Determination of Optimal LIPUS Parameters for MSC Growth

Optimal LIPUS excitation was determined by evaluating MSC proliferation under various intensities (20, 50, 75, 150 and 300 mW/cm2) cultured on a 24-well plate. After 48 h culture, MSC proliferation was evaluated in response to 3 minutes of LIPUS exposure (Fig. 3B) with the greatest response at 150 mW/cm2 when compared to the other intensities (p < 0.05). The highest MSC proliferation was observed after 24 h and 48 h under the LIPUS excitation with parameters of 1.5 MHz, 20% duty cycle and 150 mW/cm2 intensity. Comparable studies have reported that therapeutic ultrasound with intensities ranging from 15 to 300 mW/cm2 could facilitate bone fracture healing, bone union, tissue deposition and growth19,24,25. A low intensity of LIPUS may not induce sufficient mechanical stimulation for cell proliferation; while a high intensity of ultrasound may induce thermal degradation and cell lysis26,29. LIPUS stimulation of 150 mW/cm2 led to the promotion of MSC proliferation and was used for all experiments. Therefore, the work parameters of LIPUS stimulation of 1.5 MHz, 20% duty cycle and 150 mW/cm2 intensities was utilized and kept constant for osteogenic differentiation studies.

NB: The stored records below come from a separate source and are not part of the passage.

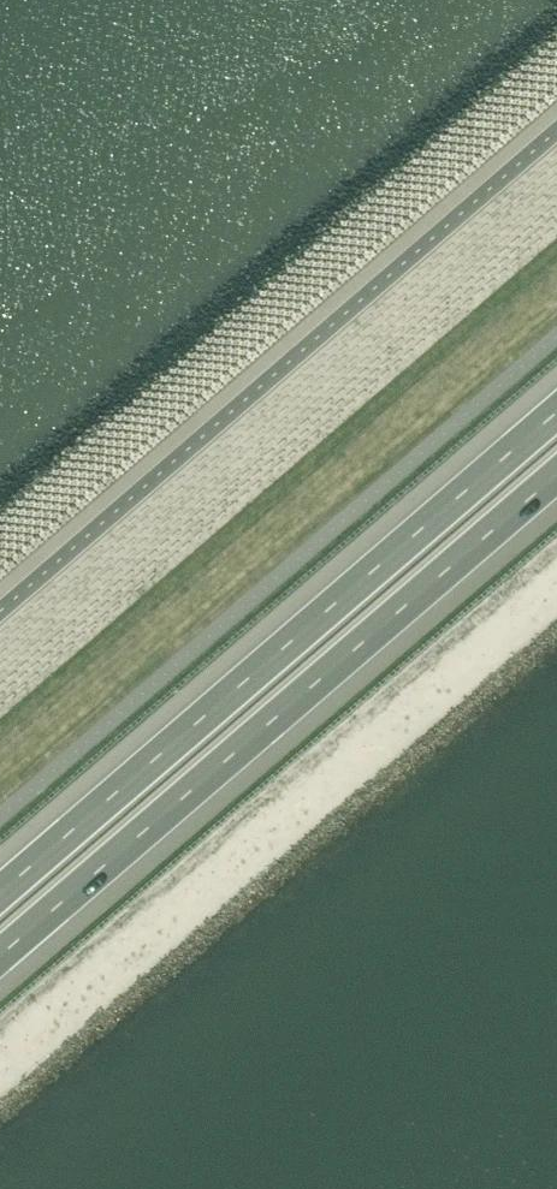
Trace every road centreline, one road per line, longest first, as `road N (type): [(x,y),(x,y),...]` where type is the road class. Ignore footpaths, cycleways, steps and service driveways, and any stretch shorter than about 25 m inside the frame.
road 1 (motorway): [(0,955),(556,474)]
road 2 (motorway): [(556,412),(0,892)]

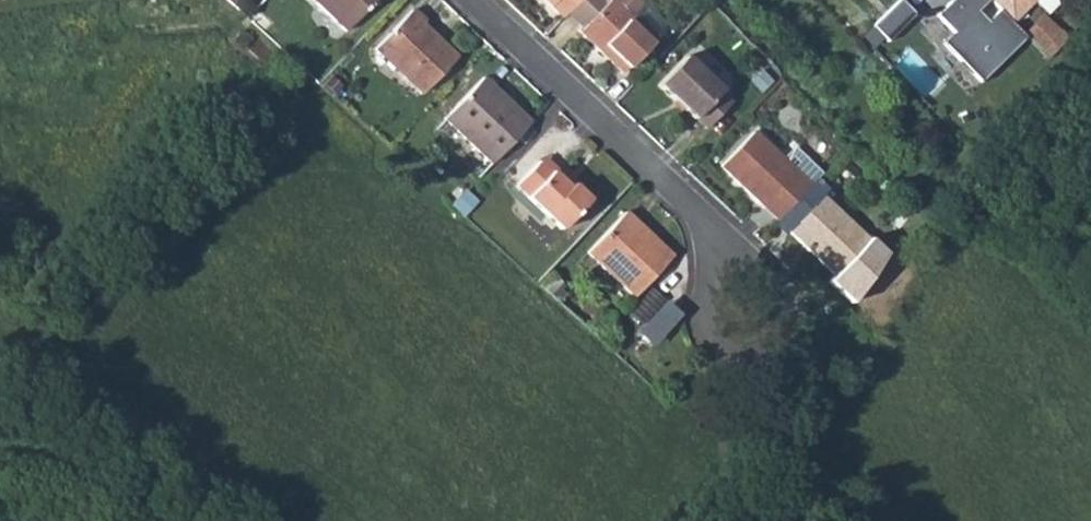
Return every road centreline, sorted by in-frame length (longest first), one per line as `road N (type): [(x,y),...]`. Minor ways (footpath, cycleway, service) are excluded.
road 1 (residential): [(466,0),(710,225)]
road 2 (residential): [(710,225),(782,296),(788,316),(772,346),(741,356),(714,343),(703,313),(706,272)]

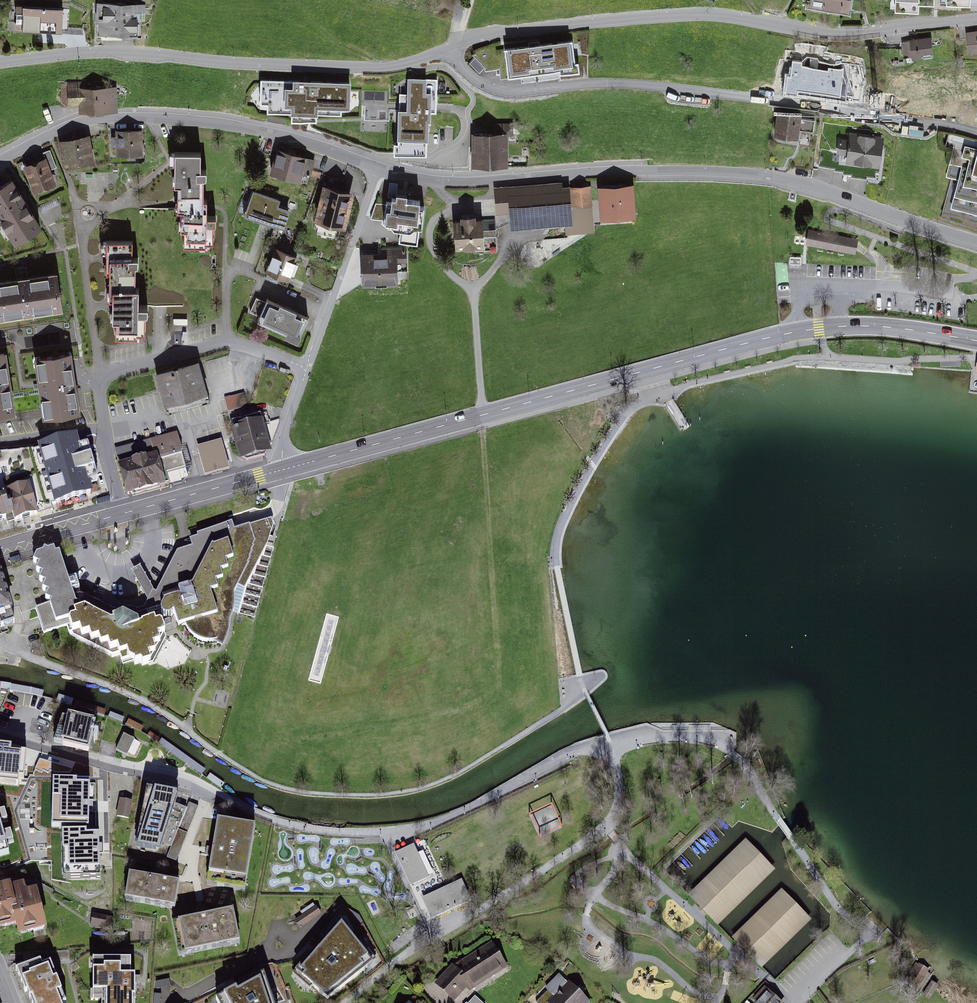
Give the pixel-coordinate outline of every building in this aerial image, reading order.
[(810,14),(849,20),(853,0),(812,0),(810,14)] [(892,19),(974,12),(975,0),(892,0),(892,19)] [(144,4),(95,5),(96,38),(145,38),(144,4)] [(68,9),(14,10),(14,30),(69,30),(68,9)] [(967,32),(969,54),(976,53),(976,31),(967,32)] [(576,37),(486,48),(489,78),(581,67),(576,37)] [(934,38),(905,41),(906,59),(935,57),(934,38)] [(347,82),(258,81),(256,109),(346,112),(347,82)] [(424,142),(427,83),(406,82),(405,101),(364,101),(365,133),(395,132),(395,142),(424,142)] [(118,87),(66,86),(65,110),(86,110),(86,116),(118,117),(118,87)] [(812,145),(816,119),(781,114),(777,140),(812,145)] [(140,134),(112,134),(113,158),(141,157),(140,134)] [(509,136),(473,137),(474,168),(510,168),(509,136)] [(838,136),(837,146),(845,147),(846,137),(838,136)] [(86,137),(57,143),(62,169),(91,164),(86,137)] [(879,169),(883,142),(848,137),(844,164),(879,169)] [(836,158),(843,158),(844,148),(837,147),(836,158)] [(44,160),(22,169),(32,195),(55,185),(49,171),(56,169),(50,152),(43,155),(44,160)] [(316,163),(275,152),(269,173),(300,182),(303,173),(312,176),(316,163)] [(205,157),(166,157),(166,188),(172,188),(173,212),(178,212),(179,233),(184,233),(184,248),(207,248),(206,182),(213,182),(213,175),(205,176),(205,157)] [(963,166),(976,170),(976,161),(965,157),(963,166)] [(960,177),(976,182),(976,170),(963,166),(960,177)] [(960,177),(953,201),(976,207),(976,182),(960,177)] [(10,179),(0,185),(0,229),(11,247),(41,229),(10,179)] [(569,184),(495,190),(496,210),(511,209),(512,227),(571,223),(569,184)] [(354,193),(324,185),(314,222),(344,230),(354,193)] [(631,186),(598,188),(600,222),(633,220),(631,186)] [(591,188),(573,189),(573,208),(591,207),(591,188)] [(284,199),(252,190),(244,216),(287,228),(293,210),(281,206),(284,199)] [(426,202),(386,198),(382,227),(422,231),(426,202)] [(474,220),(452,221),(453,251),(478,250),(478,254),(499,253),(498,222),(474,223),(474,220)] [(854,254),(856,240),(809,233),(807,247),(854,254)] [(136,249),(102,249),(103,301),(110,301),(110,334),(140,334),(140,301),(136,301),(136,249)] [(407,251),(372,252),(372,285),(407,284),(407,251)] [(299,262),(276,252),(265,279),(288,288),(299,262)] [(58,312),(53,277),(0,285),(0,320),(58,312)] [(279,310),(270,306),(264,320),(261,319),(258,324),(296,339),(303,320),(296,317),(297,313),(280,306),(279,310)] [(4,355),(0,356),(0,413),(11,411),(4,355)] [(81,414),(71,355),(30,362),(39,420),(81,414)] [(201,364),(157,376),(167,412),(211,400),(201,364)] [(225,393),(228,407),(246,403),(244,390),(225,393)] [(262,425),(231,433),(239,463),(270,455),(262,425)] [(179,433),(116,451),(127,493),(190,475),(179,433)] [(225,441),(198,448),(205,476),(231,469),(225,441)] [(70,442),(36,452),(53,509),(85,500),(70,442)] [(2,524),(53,509),(36,452),(0,455),(0,525),(2,524)] [(72,593),(58,545),(32,553),(46,603),(35,607),(44,629),(60,624),(145,670),(166,633),(162,616),(173,613),(178,628),(185,625),(190,635),(196,639),(206,641),(213,641),(222,645),(229,629),(234,591),(238,582),(246,585),(268,541),(273,524),(271,518),(243,525),(232,527),(230,522),(189,534),(191,544),(178,549),(156,591),(148,606),(118,613),(72,593)] [(141,592),(148,606),(156,591),(154,587),(143,566),(137,570),(131,573),(141,592)] [(12,623),(0,587),(0,627),(12,623)] [(56,749),(91,754),(95,728),(60,723),(56,749)] [(116,753),(135,761),(143,745),(125,736),(116,753)] [(6,781),(11,755),(0,753),(0,780),(6,781)] [(69,808),(105,808),(104,781),(69,781),(69,808)] [(187,806),(175,801),(179,787),(155,784),(136,845),(160,849),(163,842),(172,845),(187,806)] [(552,800),(530,809),(540,832),(562,823),(552,800)] [(121,802),(118,819),(129,821),(132,804),(121,802)] [(18,841),(16,815),(0,816),(0,843),(18,841)] [(255,830),(215,824),(207,881),(247,886),(255,830)] [(31,857),(79,852),(77,835),(64,836),(63,826),(28,830),(31,857)] [(441,882),(425,842),(396,853),(412,894),(441,882)] [(747,842),(691,896),(716,923),(772,868),(747,842)] [(464,878),(418,900),(427,920),(474,898),(464,878)] [(176,911),(178,889),(124,882),(121,905),(176,911)] [(45,933),(37,895),(22,898),(19,888),(0,892),(0,932),(12,929),(15,940),(45,933)] [(783,892),(733,940),(759,964),(808,918),(783,892)] [(318,906),(295,921),(300,931),(323,916),(318,906)] [(178,961),(242,948),(235,915),(172,929),(178,961)] [(92,917),(91,928),(112,930),(113,919),(92,917)] [(293,978),(325,1002),(374,961),(341,922),(293,978)] [(509,970),(493,943),(452,966),(432,985),(453,1002),(455,1002),(467,989),(471,993),(509,970)] [(132,971),(117,971),(117,961),(99,961),(99,965),(88,965),(88,989),(102,989),(101,1002),(131,1002),(132,971)] [(49,963),(16,977),(27,1002),(66,1002),(49,963)] [(907,983),(921,991),(932,974),(918,965),(907,983)] [(266,972),(216,1002),(276,1002),(266,972)] [(923,997),(931,1002),(940,987),(932,982),(923,997)] [(590,1002),(572,986),(557,1002),(590,1002)] [(764,986),(749,1002),(784,1002),(764,986)] [(486,1001),(475,991),(464,1002),(484,1002),(486,1001)]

The Effect of LIPUS Treatment on MSC Proliferation on 3D Printed Bioactive Scaffolds

The effect of LIPUS treatment on MSC seeded on 3D printed scaffolds was investigated by evaluating MSC proliferation for 1, 3 and 5 days. At predetermined time points, cell proliferation was measured by MTS assay with the results shown in Fig. 4. MSC number increased in all groups with or without LIPUS excitation, however, an increase of 5.6–8% in cell density (p < 0.05) was observed in all groups with LIPUS treatment compared to untreated samples after 5 days culture. Cell proliferation on the PEGDA-RGDS-nHA group with LIPUS was the highest when compared to all other sample groups after 5 days (increasing up to 26.7%) (p < 0.05), as well as after 3 days treatment (increasing up to 22.9%) (p < 0.05). This increase in cell proliferation can be attributed to mechanical stimulation of adhered MSC when exposed to LIPUS excitation30. Wang et al. found increased MSC adhesion when cultured upon RGD-modified chitosan scaffolds illustrating the beneficial synergistic effects of LIPUS and bioactive scaffolds31. Furthermore, these results demonstrate the effectiveness of nHA as an additional bioactive promoter of desired MSC behavior. nHA is the most abundant inorganic bioactive and biocompatible constituent of bone commonly used in the fabrication of artificial orthopedic and dental implant32. It is a multifaceted nanomaterial promoting cell adhesion and proliferation33,34. In this work, MSC proliferation on scaffolds containing both nHA and RGDS was higher than bare PEGDA controls, and those containing only nHA or RGDS, respectively.

Figure 4
figure 4

Enhanced MSC proliferation on 3D printed scaffolds with excitation after 1, 3 and 5 days of cultures.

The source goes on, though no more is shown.